Goal of the exercise:
Once the line containing "game controller [344,368,381,385]" is found in the entries below, reproduce it and every line after it, stopping at and including the line containing "none -> wall clock [775,11,856,90]"; reproduce nothing else, and keep each line exact.

Data:
##############################
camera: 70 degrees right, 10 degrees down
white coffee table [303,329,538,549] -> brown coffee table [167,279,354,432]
##############################
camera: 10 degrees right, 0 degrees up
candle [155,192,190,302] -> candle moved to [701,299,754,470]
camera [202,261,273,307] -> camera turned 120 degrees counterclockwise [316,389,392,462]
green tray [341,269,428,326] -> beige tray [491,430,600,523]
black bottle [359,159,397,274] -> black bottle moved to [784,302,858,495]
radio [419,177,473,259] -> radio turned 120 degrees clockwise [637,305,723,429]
##############################
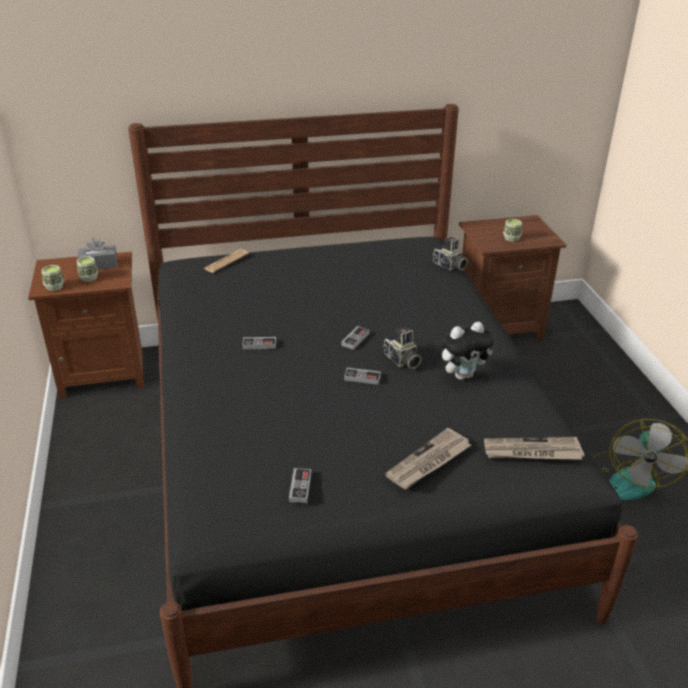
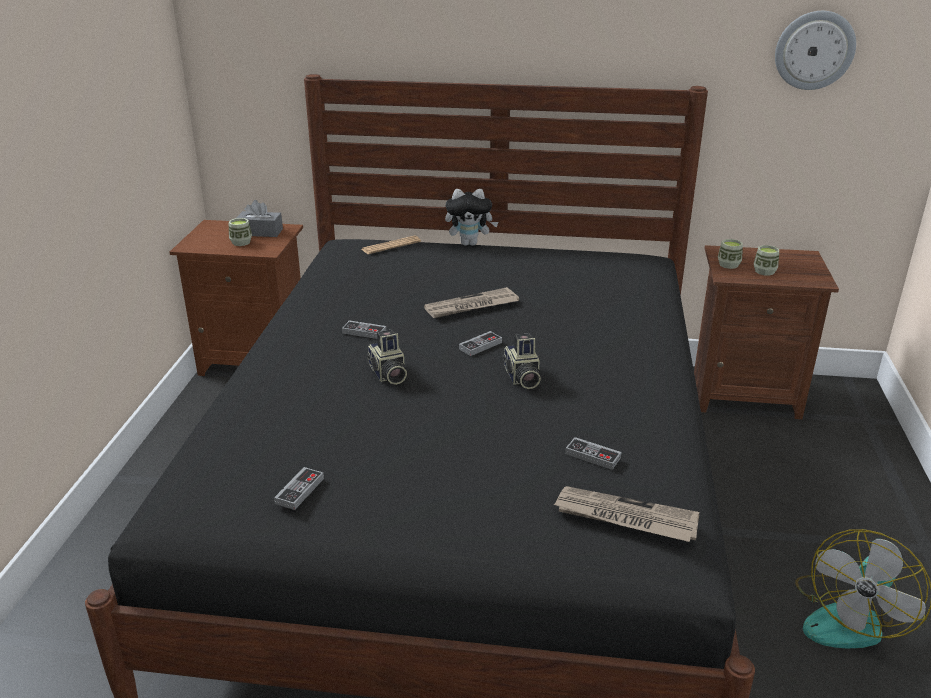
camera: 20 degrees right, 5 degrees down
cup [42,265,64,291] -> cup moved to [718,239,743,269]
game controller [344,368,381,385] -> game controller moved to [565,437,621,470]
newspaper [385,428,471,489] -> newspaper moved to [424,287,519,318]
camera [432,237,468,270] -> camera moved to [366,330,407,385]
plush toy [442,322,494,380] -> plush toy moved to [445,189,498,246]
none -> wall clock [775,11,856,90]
##############################
Task solution:
game controller [344,368,381,385] -> game controller moved to [565,437,621,470]
newspaper [385,428,471,489] -> newspaper moved to [424,287,519,318]
camera [432,237,468,270] -> camera moved to [366,330,407,385]
plush toy [442,322,494,380] -> plush toy moved to [445,189,498,246]
none -> wall clock [775,11,856,90]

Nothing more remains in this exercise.